Monday we had a get together with the business crowd - KPMG Des Moines. Great to see so many of the co-workers and their growing families. When we first arrived, we were one of only a couple families in the office. Most of his 'team' were married but when we had 'team' dinners, ours were the only kids. Now - it's a nursery. I think there were 7 babies under 18 months at one point in the P's living room.
Thanks to the P's for hosting that get together. I did have a moment of house envy when N was showing me around. They have a 'hidden' pantry that is the size of my kitchen! No joke! I was in love. And I forgot to take a pic. Probably better that way. :)
We headed back to Minnesota on the 7th and what trip to Minneapolis is complete without a Mall of America stop? So while I once again ran around crossing items off my shopping list (nothing exciting just necessities - makeup counts, right?), Bart was in charge of the girls in the amusement park.

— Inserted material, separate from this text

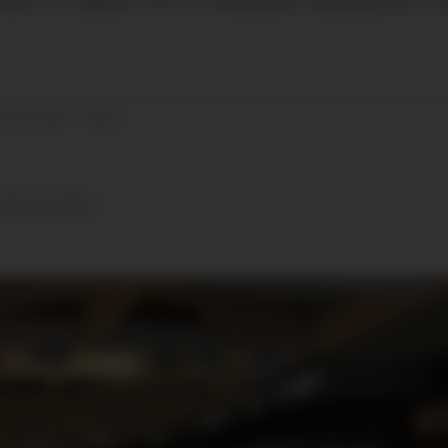
22.04.2024 - 08:36
ADESTASJONER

I did do something else fun in the Mall but will save that for next post.
We were able to spend some good time with Bart's family and went to Wisc. for a day visit at his Aunt & Uncle's place (his mom's sister). His Uncle is a retired dairy farmer who sold his operation/property some time ago but not the house property. So they still live right there next to the barn/dairy.
The girls wanted to say 'Hi' to the cows. "Hi Cows"
And then went to play on the swing set - that their Dad used to play on!
We spend more time in Minn. with Bart's parents and extended family. We also enjoyed meeting Bart's nephew (19 mo's) for the first time - the girls helped keep him occupied.
Our time in the US was jam-packed but we enjoyed each and every visit. We didn't let down until we got on the plane for home. We did everything we had set out to do in the US and had a safe and healthy journey all the way around.
We are truly thankful and very blessed to have our Family and Friends. Thanks again to each and every one of you! God Bless.
At this rate, I may catch up with posting by time school starts - Aug. 17th. It's almost here! Have to do some Back to School shopping today and get Rachel's cell phone and get her bus/train pass and ....... get our head's wrapped around Middle School!